U.S. hospitals had already sacrificed 10 years of Medicare increases, $155 billion, to help pay for the Affordable Care Act, Matessino said. Hospitals and lawmakers made that deal thinking that the cuts in hospital payments would be offset by big increases in the number of insured patients. But now?

“I don’t have any good answers right now. I don’t think anybody does,” Matessino said.

Still, the state and hospitals face a huge challenge in 2014 if the federal government starts ratcheting back on DSH dollars, Matessino said.

“Louisiana’s got a target on its back on that, too,” he said.

Only Texas, New York and California receive more DSH money than Louisiana, he said. Other states similar to Louisiana don’t get anywhere near the same amount of money.

Although the Supreme Court ruled that the federal government can’t force states to expand Medicaid, the court didn’t say anything about Disproportionate Share Hospital Payments, Matessino said.

“They can’t punish a state if it doesn’t choose to participate in Medicaid, but I think that’s kind of a ‘wink, wink’ situation,” Matessino said. “They’re going to try to do everything they can to coerce states into expanding their Medicaid program.”

It’s unclear how the cuts will be distributed.

Beth Feldpush, NAPH vice president of policy and advocacy, said U.S. Health and Human Services Secretary Kathleen Sebelius hasn’t come out with the regulation describing how the cuts will be made.

In May, the association recommended the money go to hospitals with the greatest need. States with the lowest percentages of uninsured people, and those that do a poor job of sending DSH dollars to high-need hospitals should receive the largest cuts.

However, the NAPH is now asking Congress to restore the Medicaid DSH funding in light of expected increases in the number of uninsured.

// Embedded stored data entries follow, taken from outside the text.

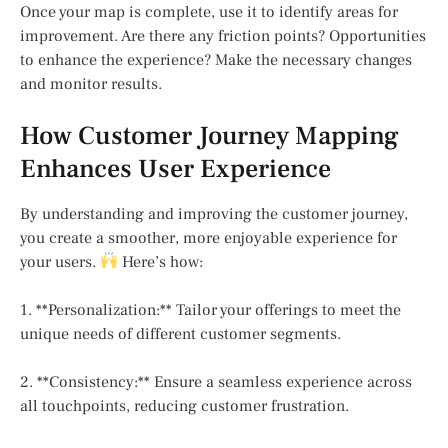
Once your map is complete, use it to identify areas for
improvement. Are there any friction points? Opportunities
to enhance the experience? Make the necessary changes
and monitor results.
How Customer Journey Mapping
Enhances User Experience
By understanding and improving the customer journey,
you create a smoother, more enjoyable experience for
your users.
Here’s how:
1. **Personalization:** Tailor your offerings to meet the
unique needs of different customer segments.
2. **Consistency:** Ensure a seamless experience across
all touchpoints, reducing customer frustration.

“We know there’s a lot of discussion up in Congress right now, and we expect a busy lame duck session because there’s a lot of really big-ticket, big-dollar items Congress is working on,” Feldpush said. “And we realize that this is one small piece of that puzzle…. But we just want to keep this on policymakers’ minds as they go into the next session.”

Meanwhile, Louisiana still has to figure out how to secure a good income stream to pay for healthcare, Matessino said.

The hospital association hasn’t been part of the discussions between Gov. Bobby Jindal’s administration and individual providers to set up the public-private partnerships to handle charitable care, Matessino said. But it’s been suggested that Medicare Upper Payment Limit funds could be used for that purpose, but it’s unclear how long that program will be around.

Rural hospitals now rely heavily on the UPL money, Matessino said. But indications from Washington, D.C., are that the UPL program could be “pretty temporary.”

Other federal programs that help providers may also be cut to fund the ACA and the expansion of Medicaid, he said.

Some states have already turned to provider taxes and fees to cover funding shortfalls, he said.

“I’m not suggesting that we pass one, but that’s the way a lot of states are dealing with it,” he said.